Air Terjun Kedung Pedut yang waktu itu sedang tidak dalam kondisi terbaiknya |
Setelah kami selesai sholat, kami sudah kehabisan akal ingin ngapain dan memutuskan untuk pulang. Kami
menuju parkiran dan langsung
meninggalkan tempat ini. Menuju jalan besar, kami harus melewati jalan yang
sangat menanjak tadi. Dengan
ancang-ancang yang tepat, motor
Dimas berhasil membawa kami berdua ke jalan besar tanpa salah satu dari kami harus
berjalan. Kuncinya adalah ancang-ancang.
Sampai
di jalan besar, kami bingung ingin kemana
lagi. Kami coba untuk berjalan
terus ke arah Gunung Gajah. Sesampainya
disana, tidak ada yang bisa kami
liat selain kabut. Benar-benar putih pekat dan menghalangi
pandangan kami. Kami berhenti sebentar untuk istirahat dan foto. Tiba-tiba perut
kami terasa lapar dan kami segera beranjak mencari makanan.
Tak jauh dari sana ternyata ada penjual bakwan kawi. Tanpa pikir
panjang, kami menghampiri dan membeli. Makan bakwan kawi di Perbukitan Menoreh
dengan kabut yang cukup dingin itu sangat perfect. Kami yang cukup kedinginan
dihangatkan oleh bakwan kawi yang murah ini.

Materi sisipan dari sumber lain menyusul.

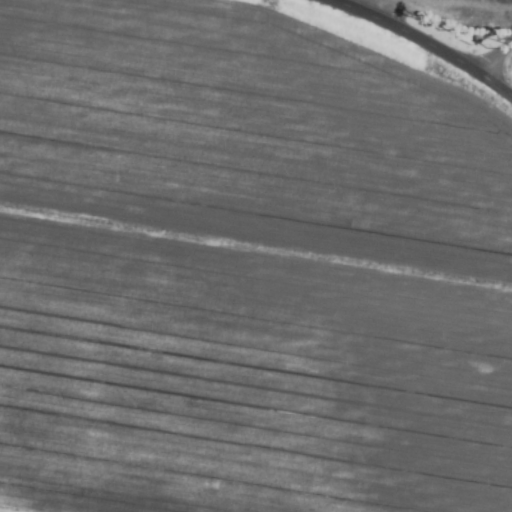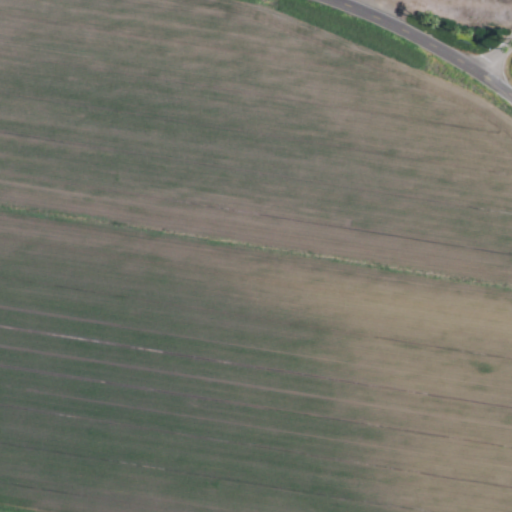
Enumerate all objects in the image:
road: (423, 41)
road: (495, 59)
crop: (247, 266)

Panorama di sekitar wisata Gunung Gajah |
Setelah habis,
kami segera beranjak turun. Dalam perjalanan kami beberapa kali melewati hujan
yang tidak deras. Kami mengikuti Sigit
saja dan kehilangan orientasi arah. Tiba-tiba
saja,
kami sampai
di pinggiran Waduk Sermo. Waduk ini cukup luas dan waktu itu sedang ada
pembangunan disana, entah apa itu. Banyak orang yang datang untuk menghabiskan
waktu sorenya disana. Kami tidak mampir lama dan
hanya lihat-lihat saja sembari mengikuti
jalan sepanjang bendungan ini. Singkat
cerita kami sampai di Wates.
Salah satu sisi dari Waduk Sermo |
Jajaran pohon yang gak aku tau namanya di jalan menuju Kulon Progo |
Disini, Sigit membawa kami ke Masjid Jami’ Wates yang letaknya berdekatan dengan
Stasiun Wates. Kami ibadah dan selesainya, melanjutkan perjalanan pulang menuju
rumah Sigit. Di rumah Sigit, kami berbincang sebentar
kemudian pamit untuk pulang ke Kota, karena hari sudah cukup sore. Dalam
perjalanan menuju kota, lagi-lagi kami kehujanan. Namun, kali ini cukup deras.
Sekian cerita perjalananku mengunjungi Kulon Progo untuk pertama kalinya.